PUC-PR Saúde - Pontifícia Universidade Católica do Paraná — Prova 2020
As famílias passam por diferentes fases e transformações na história de seu desenvolvimento. Cada nova etapa pode gerar um desafio para que a família se organize e volte a ter equilíbrio. Família Meireles: Dona Mercedes tem 64 anos, do lar, casada com seu José. Ela tem diabetes e usa insulina. Sua mãe Dalva, tem 84 anos e mora na mesma casa, é dependente parcialmente dos seus cuidados, pois teve uma fratura de colo de fêmur após queda há 6 meses, está deprimida, mas lúcida. Seu José, 70 anos, já é aposentado, mas faz bicos como contador. Eles têm 3 filhos, 2 moram em outra cidade e a mais nova, Laura, de 39 anos, mora no mesmo terreno, é divorciada e tem 3 filhos de 3 pais diferentes: Pedro, 22 anos, casado, mora em Maringá com a esposa e 2 filhos; Simone, 18 anos, está grávida e não tem relacionamento com o pai do filho, que a abandonou ao descobrir a gestação. E Lucas, de 14 anos de idade.Em relação ao ciclo de vida da família Meireles, assinale a alternativa CORRETA.

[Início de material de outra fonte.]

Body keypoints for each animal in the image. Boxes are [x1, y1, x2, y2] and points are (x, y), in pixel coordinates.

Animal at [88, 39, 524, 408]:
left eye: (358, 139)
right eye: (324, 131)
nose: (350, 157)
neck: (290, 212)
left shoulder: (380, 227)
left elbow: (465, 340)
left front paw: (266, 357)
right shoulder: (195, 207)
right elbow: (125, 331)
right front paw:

Famílias multigeracionais: sobreposição de fases do ciclo de vida é comum, exigindo abordagem flexível.
O ciclo de vida familiar é dinâmico e pode apresentar sobreposições de fases, especialmente em famílias multigeracionais. Profissionais de saúde devem reconhecer essas complexidades para oferecer suporte adequado, focando nas transições e desafios específicos de cada membro e do sistema familiar como um todo.
O ciclo de vida familiar descreve as etapas previsíveis que uma família atravessa ao longo do tempo, desde a formação do casal até o envelhecimento. Cada fase é marcada por tarefas de desenvolvimento e potenciais crises normativas, que exigem adaptação e reorganização familiar. Compreender essas fases é fundamental para a prática médica, pois o contexto familiar influencia diretamente a saúde e o bem-estar dos indivíduos. As crises do ciclo de vida podem ser normativas (previsíveis, como o nascimento de um filho ou a saída dos filhos de casa) ou não normativas (imprevisíveis, como doenças graves ou divórcio). É comum, especialmente em famílias multigeracionais ou com eventos não normativos, que haja sobreposição de fases, como exemplificado pela personagem Laura, que cuida da mãe idosa enquanto lida com os filhos adultos. Essa complexidade exige uma visão sistêmica do profissional de saúde. A abordagem familiar no cuidado à saúde permite identificar os recursos e desafios de cada etapa, promovendo a resiliência familiar. Orientar sobre a flexibilidade de papéis, a comunicação e a busca por autonomia, quando apropriado, são intervenções importantes. Reconhecer que a aposentadoria ou a dependência de um idoso são marcos significativos que demandam adaptação é crucial para um cuidado integral.
As fases incluem formação do casal, família com filhos pequenos, família com adolescentes, família com filhos adultos, e família no estágio tardio da vida, cada uma com tarefas de desenvolvimento e desafios específicos.
A sobreposição de fases, como cuidar de pais idosos e ter filhos adultos, pode gerar estresse, conflitos de papéis e exigir novas adaptações nos relacionamentos e na estrutura familiar.
Conhecer o ciclo de vida familiar permite ao profissional de saúde compreender o contexto biopsicossocial dos pacientes, identificar crises normativas e não normativas, e oferecer suporte mais direcionado e eficaz para a família.